-- Available records follows --
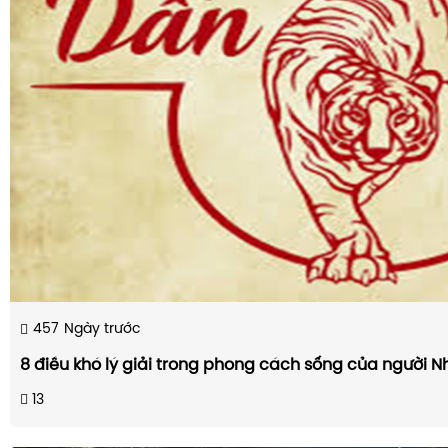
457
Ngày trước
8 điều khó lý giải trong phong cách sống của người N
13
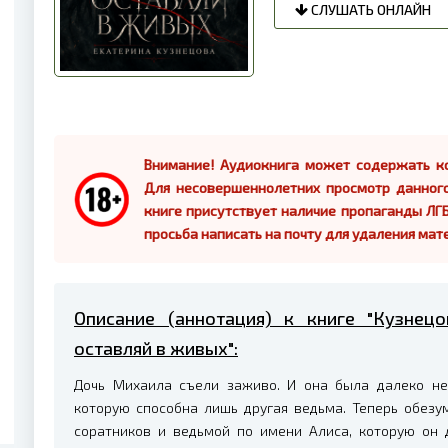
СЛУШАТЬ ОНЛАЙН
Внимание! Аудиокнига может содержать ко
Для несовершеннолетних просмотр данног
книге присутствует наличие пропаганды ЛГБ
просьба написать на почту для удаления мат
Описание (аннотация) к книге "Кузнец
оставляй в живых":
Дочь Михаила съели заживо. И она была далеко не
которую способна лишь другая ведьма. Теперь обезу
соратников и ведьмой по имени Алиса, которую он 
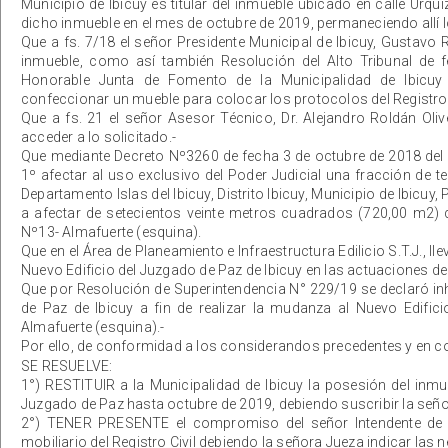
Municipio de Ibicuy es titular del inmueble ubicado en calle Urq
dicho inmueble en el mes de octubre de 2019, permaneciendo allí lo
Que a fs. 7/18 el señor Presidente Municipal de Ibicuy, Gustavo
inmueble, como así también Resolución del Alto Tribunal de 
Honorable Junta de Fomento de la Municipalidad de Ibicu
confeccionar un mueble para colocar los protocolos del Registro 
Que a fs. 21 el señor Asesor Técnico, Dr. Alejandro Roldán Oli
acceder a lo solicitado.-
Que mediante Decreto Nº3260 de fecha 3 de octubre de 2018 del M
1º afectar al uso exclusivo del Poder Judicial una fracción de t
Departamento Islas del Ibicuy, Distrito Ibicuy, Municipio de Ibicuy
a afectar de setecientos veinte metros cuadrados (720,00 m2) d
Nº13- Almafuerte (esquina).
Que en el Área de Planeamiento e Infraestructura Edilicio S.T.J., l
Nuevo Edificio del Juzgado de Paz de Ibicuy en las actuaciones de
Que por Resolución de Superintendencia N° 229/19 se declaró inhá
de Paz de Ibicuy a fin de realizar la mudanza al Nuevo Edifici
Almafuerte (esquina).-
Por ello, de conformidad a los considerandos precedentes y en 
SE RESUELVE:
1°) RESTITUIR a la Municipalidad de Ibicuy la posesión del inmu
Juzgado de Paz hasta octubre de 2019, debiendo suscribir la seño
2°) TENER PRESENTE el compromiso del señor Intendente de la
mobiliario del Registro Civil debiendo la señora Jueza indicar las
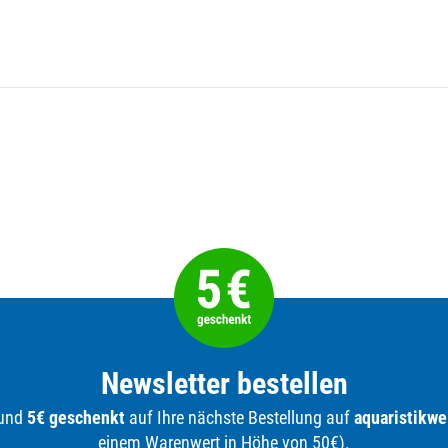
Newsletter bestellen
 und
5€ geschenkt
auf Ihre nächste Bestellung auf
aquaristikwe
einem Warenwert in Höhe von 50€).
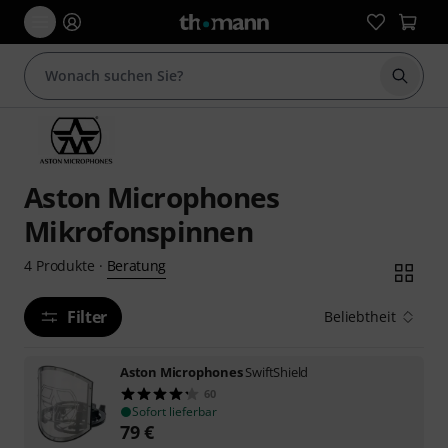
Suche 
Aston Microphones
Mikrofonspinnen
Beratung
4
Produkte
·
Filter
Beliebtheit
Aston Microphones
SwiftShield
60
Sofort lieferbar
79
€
-- Available records concluded --
-- Available records follows --
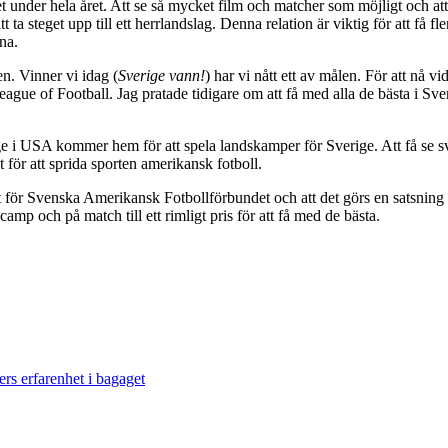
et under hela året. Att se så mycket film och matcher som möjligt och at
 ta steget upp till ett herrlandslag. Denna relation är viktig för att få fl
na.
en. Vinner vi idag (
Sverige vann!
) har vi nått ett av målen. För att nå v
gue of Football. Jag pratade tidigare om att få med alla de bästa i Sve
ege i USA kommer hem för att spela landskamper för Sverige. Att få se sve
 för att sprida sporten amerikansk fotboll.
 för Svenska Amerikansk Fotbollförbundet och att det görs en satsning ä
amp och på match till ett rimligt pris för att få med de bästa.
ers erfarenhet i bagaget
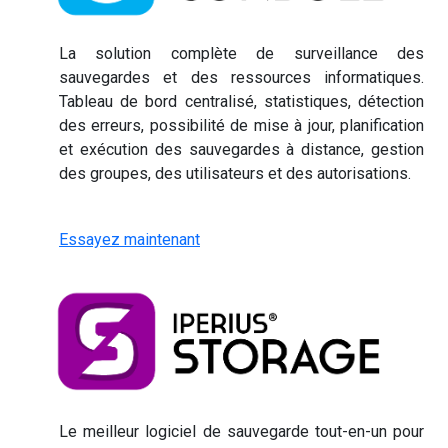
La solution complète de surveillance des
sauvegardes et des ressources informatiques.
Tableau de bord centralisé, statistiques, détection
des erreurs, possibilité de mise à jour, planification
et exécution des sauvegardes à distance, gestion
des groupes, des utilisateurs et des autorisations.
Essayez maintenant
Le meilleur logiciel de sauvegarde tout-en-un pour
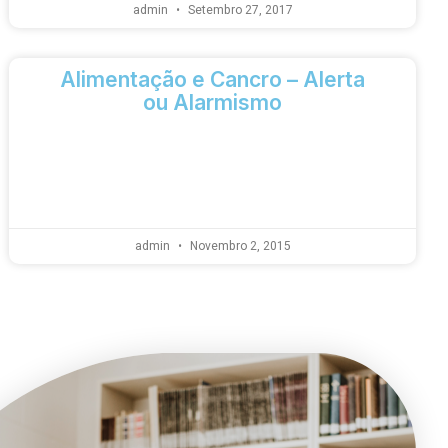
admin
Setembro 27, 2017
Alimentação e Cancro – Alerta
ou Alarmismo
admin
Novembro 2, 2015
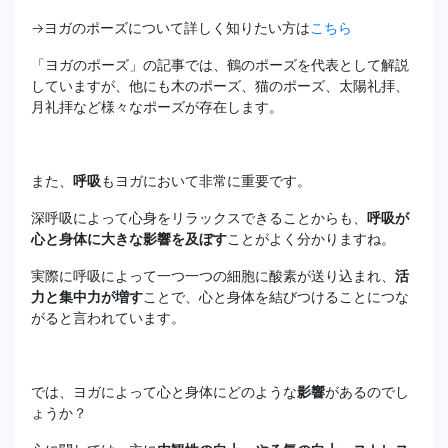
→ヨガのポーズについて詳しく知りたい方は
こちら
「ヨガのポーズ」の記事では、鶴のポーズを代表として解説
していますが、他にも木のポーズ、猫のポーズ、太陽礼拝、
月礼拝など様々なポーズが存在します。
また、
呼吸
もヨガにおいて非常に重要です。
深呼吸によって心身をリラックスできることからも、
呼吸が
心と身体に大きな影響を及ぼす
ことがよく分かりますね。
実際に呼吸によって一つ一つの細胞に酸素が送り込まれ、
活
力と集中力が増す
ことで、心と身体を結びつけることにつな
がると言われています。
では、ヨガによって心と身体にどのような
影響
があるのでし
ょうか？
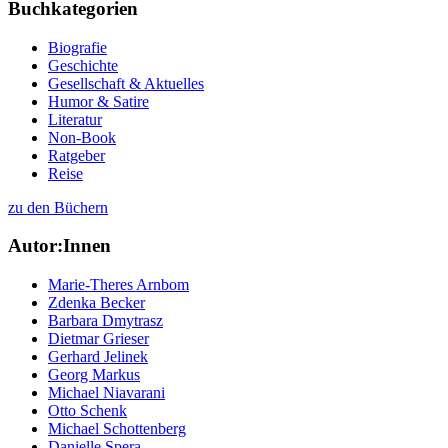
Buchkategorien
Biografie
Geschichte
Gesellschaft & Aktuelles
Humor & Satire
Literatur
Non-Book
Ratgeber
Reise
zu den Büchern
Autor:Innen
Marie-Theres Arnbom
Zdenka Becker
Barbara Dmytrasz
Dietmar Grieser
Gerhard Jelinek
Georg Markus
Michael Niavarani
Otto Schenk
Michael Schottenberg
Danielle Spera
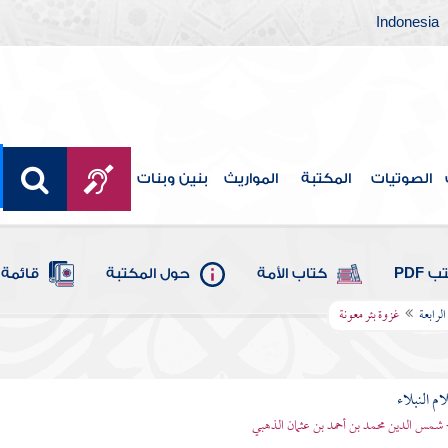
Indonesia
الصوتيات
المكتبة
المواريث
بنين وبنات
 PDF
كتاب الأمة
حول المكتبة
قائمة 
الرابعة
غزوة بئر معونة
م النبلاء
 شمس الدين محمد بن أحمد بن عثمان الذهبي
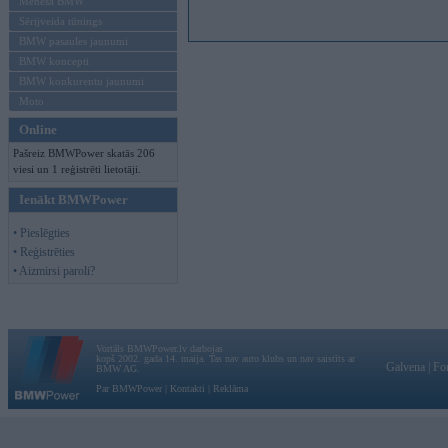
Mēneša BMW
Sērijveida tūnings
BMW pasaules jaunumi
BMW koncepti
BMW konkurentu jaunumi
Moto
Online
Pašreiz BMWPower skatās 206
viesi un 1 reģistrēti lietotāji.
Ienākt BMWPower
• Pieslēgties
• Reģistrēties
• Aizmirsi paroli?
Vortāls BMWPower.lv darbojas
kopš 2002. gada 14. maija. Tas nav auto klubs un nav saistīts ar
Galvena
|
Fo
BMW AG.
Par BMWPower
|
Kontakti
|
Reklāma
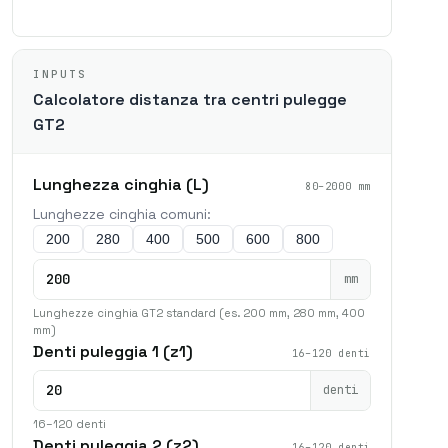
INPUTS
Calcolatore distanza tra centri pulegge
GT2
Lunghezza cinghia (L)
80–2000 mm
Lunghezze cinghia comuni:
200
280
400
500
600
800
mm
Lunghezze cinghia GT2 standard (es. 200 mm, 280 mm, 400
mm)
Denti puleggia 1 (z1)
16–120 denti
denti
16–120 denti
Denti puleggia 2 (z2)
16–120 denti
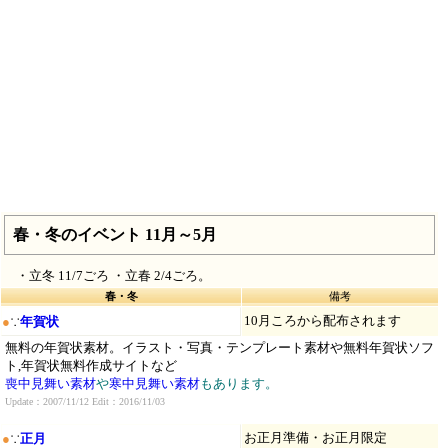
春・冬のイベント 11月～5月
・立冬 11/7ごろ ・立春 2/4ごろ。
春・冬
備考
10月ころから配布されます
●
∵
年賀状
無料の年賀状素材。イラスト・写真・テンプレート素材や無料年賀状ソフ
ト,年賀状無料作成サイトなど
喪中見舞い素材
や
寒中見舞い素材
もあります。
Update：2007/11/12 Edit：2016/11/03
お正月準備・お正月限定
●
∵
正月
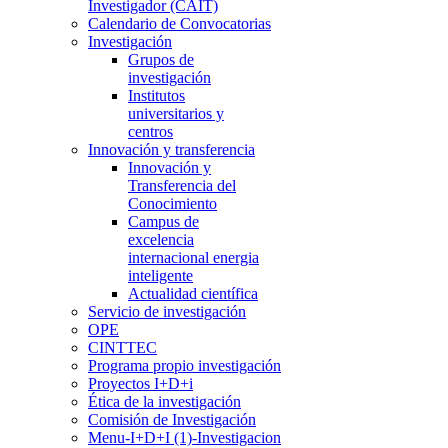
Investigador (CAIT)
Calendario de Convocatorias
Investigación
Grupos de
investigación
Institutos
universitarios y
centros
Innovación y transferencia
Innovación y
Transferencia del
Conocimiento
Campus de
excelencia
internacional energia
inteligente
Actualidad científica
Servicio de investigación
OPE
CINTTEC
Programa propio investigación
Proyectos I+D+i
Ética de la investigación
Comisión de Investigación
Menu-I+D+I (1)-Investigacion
-- Available records concluded --
→ **Exercise goal**:
Output as a numbered list every line of the listing from the line containing "Municipio de Ibicuy es" down to the line containing "einem Warenwert in Höhe von 50€).", skipping blank lines. Leave the pictures out.

→ **Output**:
1. Municipio de Ibicuy es titular del inmueble ubicado en calle Urq
2. dicho inmueble en el mes de octubre de 2019, permaneciendo allí lo
3. Que a fs. 7/18 el señor Presidente Municipal de Ibicuy, Gustavo
4. inmueble, como así también Resolución del Alto Tribunal de 
5. Honorable Junta de Fomento de la Municipalidad de Ibicu
6. confeccionar un mueble para colocar los protocolos del Registro 
7. Que a fs. 21 el señor Asesor Técnico, Dr. Alejandro Roldán Oli
8. acceder a lo solicitado.-
9. Que mediante Decreto Nº3260 de fecha 3 de octubre de 2018 del M
10. 1º afectar al uso exclusivo del Poder Judicial una fracción de t
11. Departamento Islas del Ibicuy, Distrito Ibicuy, Municipio de Ibicuy
12. a afectar de setecientos veinte metros cuadrados (720,00 m2) d
13. Nº13- Almafuerte (esquina).
14. Que en el Área de Planeamiento e Infraestructura Edilicio S.T.J., l
15. Nuevo Edificio del Juzgado de Paz de Ibicuy en las actuaciones de
16. Que por Resolución de Superintendencia N° 229/19 se declaró inhá
17. de Paz de Ibicuy a fin de realizar la mudanza al Nuevo Edifici
18. Almafuerte (esquina).-
19. Por ello, de conformidad a los considerandos precedentes y en 
20. SE RESUELVE:
21. 1°) RESTITUIR a la Municipalidad de Ibicuy la posesión del inmu
22. Juzgado de Paz hasta octubre de 2019, debiendo suscribir la seño
23. 2°) TENER PRESENTE el compromiso del señor Intendente de la
24. mobiliario del Registro Civil debiendo la señora Jueza indicar las
25. Newsletter bestellen
26.  und
27. 5€ geschenkt
28. auf Ihre nächste Bestellung auf
29. aquaristikwe
30. einem Warenwert in Höhe von 50€).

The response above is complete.